_Excerpt provided_.
--------------------------------------------------

It is SOOOOOOOOOOOOOOOOOOOOOOOOOOO universal. One truck can take the place of 6. Worth every penny with the cost savings in time and versatility. Sometime you have to spend $ to make money. I have a bunch of buddies that have been doing this for years I just didn't want to spend $90k on a new one. So I have been looking and checking my options for the past 2 years.


----------



## hlntoiz (Jan 13, 2009)

Here is a perfect example of an advantage.

I have a 10yd can. the can is full of chips and I put the stump on top. I could just barely pick it up with the Takeuchi. Never would have been able to put it in my other truck.


----------



## mercer_me (Sep 13, 2008)

How many gears does it have?


----------



## Advantage (Nov 7, 2007)

Man that truck is freakin' sweet. You have me convinced.


----------



## cat320 (Aug 25, 2000)

you don't have to convince me i have been a fan of the hooklift system for a long time .


----------



## EGLC (Nov 8, 2007)

salopez;1073375 said:


> gotta love a Pete...here the one I picked up this spring for a song!


nice photoshop job LMFAO


----------



## WingPlow (Jun 18, 2007)

omg what a set of ugly legs.....


----------



## hlntoiz (Jan 13, 2009)

mercer_me;1074860 said:


> How many gears does it have?


6 spd. Easy to drive



WingPlow;1075372 said:


> omg what a set of ugly legs.....


My buddies brother. not mineprsport


----------



## bugthug (Oct 13, 2004)

one sweet truck good luck with it.


----------



## mercer_me (Sep 13, 2008)

hlntoiz;1075409 said:


> 6 spd. Easy to drive.


There is a guy that has the same truck except it's a wrecker with a 6 spd. He said he likes the 6 spd. becouse you don't have to shift much. I have heard alot of good things about 8LL transmitions, do you like them?


----------



## toby4492 (Dec 28, 2005)

WingPlow;1075372 said:


> omg what a set of ugly legs.....


ROFLMAO


----------



## hlntoiz (Jan 13, 2009)

mercer_me;1075505 said:


> There is a guy that has the same truck except it's a wrecker with a 6 spd. He said he likes the 6 spd. becouse you don't have to shift much. I have heard alot of good things about 8LL transmitions, do you like them?


I am really not familiar with the different trannies, This is the first "big" truck I have really driven. so far I like it. It has 220k miles on it though. I am most likely going to be doing a re-man this winter if the snow is good to me.


----------



## mercer_me (Sep 13, 2008)

hlntoiz;1075983 said:


> I am really not familiar with the different trannies, This is the first "big" truck I have really driven. so far I like it. It has 220k miles on it though. I am most likely going to be doing a re-man this winter if the snow is good to me.


Do you have to have a CDL to drive it?


----------



## SullivanSeptic (Nov 30, 2008)

An Eaton 8LL is worlds better than a 6 speed. It will make it a different truck with the 8LL. But that hooklift is awsome. I am looking for a used set up but I am having a hard time finding any.


----------

--------------------------------------------------

_Problem statement_.
Please print the passage of the hooklift truck thread above word for word, from "It is SOOOOOOOOOOOOOOOOOOOOOOOOOOO" up to and including "of an advantage.".

Dataset entries
--------------------------------------------------

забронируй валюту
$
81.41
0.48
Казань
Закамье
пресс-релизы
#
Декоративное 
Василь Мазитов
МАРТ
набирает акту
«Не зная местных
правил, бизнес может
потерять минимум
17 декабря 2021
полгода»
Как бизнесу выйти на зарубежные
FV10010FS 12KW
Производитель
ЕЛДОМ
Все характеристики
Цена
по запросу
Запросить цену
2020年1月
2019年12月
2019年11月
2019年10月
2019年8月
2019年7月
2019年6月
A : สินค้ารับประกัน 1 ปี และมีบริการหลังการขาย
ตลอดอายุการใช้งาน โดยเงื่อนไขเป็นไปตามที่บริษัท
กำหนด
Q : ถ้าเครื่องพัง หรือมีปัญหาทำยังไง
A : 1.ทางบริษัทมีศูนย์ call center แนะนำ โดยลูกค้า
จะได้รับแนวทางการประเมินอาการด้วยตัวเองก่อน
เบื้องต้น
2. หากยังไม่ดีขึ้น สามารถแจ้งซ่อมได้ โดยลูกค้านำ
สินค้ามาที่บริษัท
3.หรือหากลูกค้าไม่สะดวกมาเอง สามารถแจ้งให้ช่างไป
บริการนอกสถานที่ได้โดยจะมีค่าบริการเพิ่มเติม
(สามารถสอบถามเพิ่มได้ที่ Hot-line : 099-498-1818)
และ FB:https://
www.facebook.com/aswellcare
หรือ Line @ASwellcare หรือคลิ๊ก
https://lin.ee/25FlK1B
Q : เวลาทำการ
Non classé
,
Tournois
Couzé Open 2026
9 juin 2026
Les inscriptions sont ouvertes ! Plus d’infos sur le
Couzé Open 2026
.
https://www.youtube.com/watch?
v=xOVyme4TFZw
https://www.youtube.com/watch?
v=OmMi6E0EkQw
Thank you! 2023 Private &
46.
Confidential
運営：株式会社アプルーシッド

--------------------------------------------------

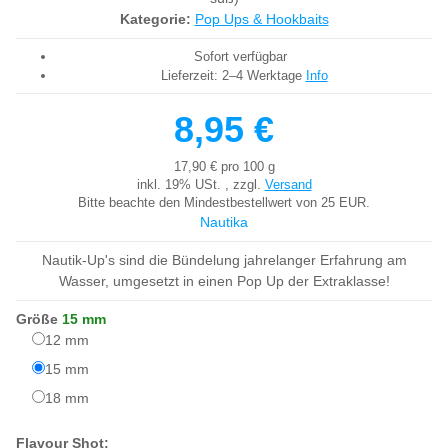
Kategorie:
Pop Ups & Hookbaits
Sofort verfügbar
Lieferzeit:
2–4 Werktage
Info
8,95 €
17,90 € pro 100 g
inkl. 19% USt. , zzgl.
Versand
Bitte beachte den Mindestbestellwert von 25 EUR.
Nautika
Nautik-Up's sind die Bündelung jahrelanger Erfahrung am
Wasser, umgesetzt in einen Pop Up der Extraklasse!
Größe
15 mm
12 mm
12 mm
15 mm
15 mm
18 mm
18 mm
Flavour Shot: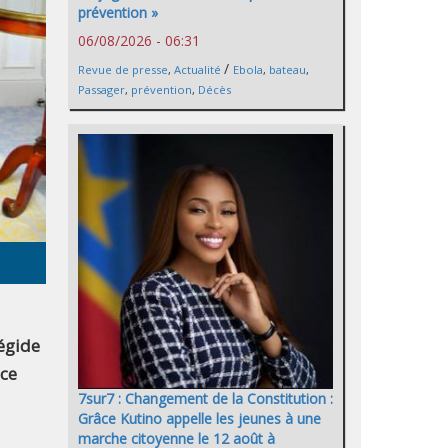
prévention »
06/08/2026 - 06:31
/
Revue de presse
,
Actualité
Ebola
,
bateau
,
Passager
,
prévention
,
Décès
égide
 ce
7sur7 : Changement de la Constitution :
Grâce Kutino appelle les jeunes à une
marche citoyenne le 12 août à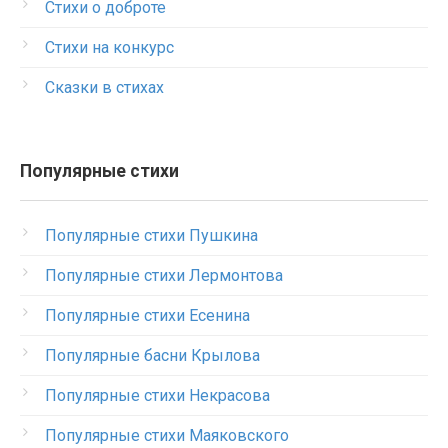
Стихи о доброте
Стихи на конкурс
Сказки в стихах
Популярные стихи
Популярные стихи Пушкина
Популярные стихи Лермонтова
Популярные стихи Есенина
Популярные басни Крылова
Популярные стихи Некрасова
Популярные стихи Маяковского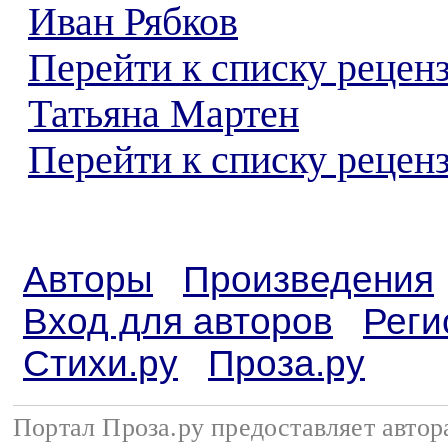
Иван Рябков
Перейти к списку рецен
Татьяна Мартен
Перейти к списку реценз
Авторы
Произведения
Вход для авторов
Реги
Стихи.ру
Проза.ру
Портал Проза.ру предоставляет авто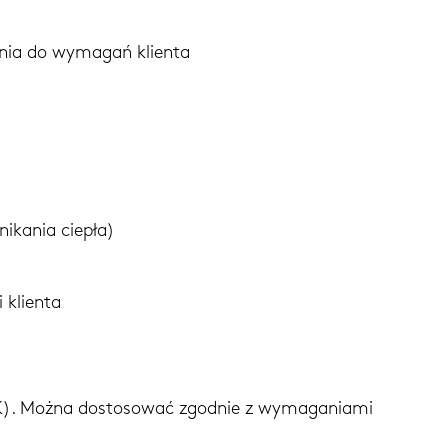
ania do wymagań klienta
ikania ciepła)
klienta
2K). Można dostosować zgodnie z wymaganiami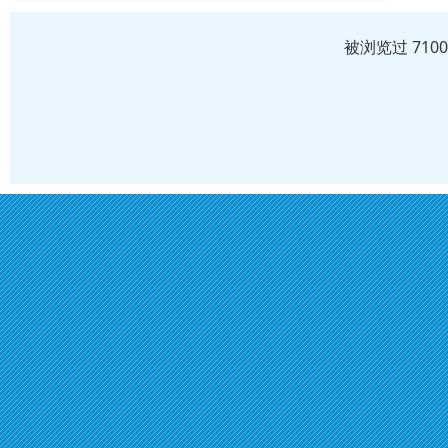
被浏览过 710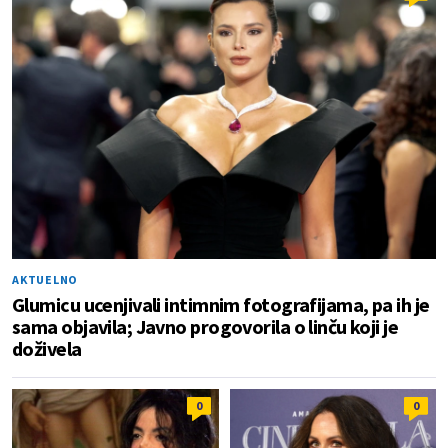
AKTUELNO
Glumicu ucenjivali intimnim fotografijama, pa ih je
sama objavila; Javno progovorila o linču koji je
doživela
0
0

--------------------------------------------------

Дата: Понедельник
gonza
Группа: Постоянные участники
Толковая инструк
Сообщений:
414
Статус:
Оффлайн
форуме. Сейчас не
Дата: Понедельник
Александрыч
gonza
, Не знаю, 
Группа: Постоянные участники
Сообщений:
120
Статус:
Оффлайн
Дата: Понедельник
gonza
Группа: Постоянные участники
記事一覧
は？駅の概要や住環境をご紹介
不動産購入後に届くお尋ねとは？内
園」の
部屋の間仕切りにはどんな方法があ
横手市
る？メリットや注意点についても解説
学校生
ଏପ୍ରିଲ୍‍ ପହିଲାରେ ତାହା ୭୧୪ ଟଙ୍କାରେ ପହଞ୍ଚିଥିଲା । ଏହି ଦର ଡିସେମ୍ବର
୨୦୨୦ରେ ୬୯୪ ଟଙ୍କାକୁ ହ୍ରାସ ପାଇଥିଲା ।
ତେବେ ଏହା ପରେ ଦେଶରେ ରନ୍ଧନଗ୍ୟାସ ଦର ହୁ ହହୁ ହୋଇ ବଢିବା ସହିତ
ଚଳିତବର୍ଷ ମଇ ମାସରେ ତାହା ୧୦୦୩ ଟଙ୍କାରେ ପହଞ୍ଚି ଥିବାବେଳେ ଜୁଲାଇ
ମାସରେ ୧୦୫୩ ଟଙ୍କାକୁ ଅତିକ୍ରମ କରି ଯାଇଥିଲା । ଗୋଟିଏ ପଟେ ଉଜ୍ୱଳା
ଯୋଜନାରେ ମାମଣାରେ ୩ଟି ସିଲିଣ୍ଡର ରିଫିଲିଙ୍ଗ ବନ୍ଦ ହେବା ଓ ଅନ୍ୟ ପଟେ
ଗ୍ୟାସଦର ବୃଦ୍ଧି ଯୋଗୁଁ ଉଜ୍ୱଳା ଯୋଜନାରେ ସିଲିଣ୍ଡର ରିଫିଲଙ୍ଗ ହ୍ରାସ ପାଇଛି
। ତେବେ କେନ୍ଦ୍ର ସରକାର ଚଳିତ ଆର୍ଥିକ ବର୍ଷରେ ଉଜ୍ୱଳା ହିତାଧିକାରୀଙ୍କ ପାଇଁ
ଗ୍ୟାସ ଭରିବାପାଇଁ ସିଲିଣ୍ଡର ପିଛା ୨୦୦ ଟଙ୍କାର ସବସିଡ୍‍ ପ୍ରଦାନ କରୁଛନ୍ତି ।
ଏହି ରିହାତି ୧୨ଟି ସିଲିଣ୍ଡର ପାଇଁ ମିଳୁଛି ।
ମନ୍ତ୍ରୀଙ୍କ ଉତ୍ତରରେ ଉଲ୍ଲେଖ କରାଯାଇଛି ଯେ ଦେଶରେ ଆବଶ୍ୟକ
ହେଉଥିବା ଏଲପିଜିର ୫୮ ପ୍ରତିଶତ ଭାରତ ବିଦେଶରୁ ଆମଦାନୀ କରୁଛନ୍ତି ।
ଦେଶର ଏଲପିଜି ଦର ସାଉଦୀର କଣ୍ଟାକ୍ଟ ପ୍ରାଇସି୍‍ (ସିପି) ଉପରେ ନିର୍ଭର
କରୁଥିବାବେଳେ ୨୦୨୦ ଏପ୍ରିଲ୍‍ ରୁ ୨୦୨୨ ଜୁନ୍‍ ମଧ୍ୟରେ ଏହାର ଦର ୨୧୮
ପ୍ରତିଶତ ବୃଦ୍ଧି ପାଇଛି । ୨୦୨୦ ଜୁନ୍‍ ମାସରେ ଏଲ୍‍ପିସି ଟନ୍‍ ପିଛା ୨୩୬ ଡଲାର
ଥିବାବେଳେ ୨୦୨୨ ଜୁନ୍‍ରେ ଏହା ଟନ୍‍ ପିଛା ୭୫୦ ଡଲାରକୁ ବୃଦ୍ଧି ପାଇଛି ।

--------------------------------------------------

_Exercise answer_.
It is SOOOOOOOOOOOOOOOOOOOOOOOOOOO universal. One truck can take the place of 6. Worth every penny with the cost savings in time and versatility. Sometime you have to spend $ to make money. I have a bunch of buddies that have been doing this for years I just didn't want to spend $90k on a new one. So I have been looking and checking my options for the past 2 years.


----------



## hlntoiz (Jan 13, 2009)

Here is a perfect example of an advantage.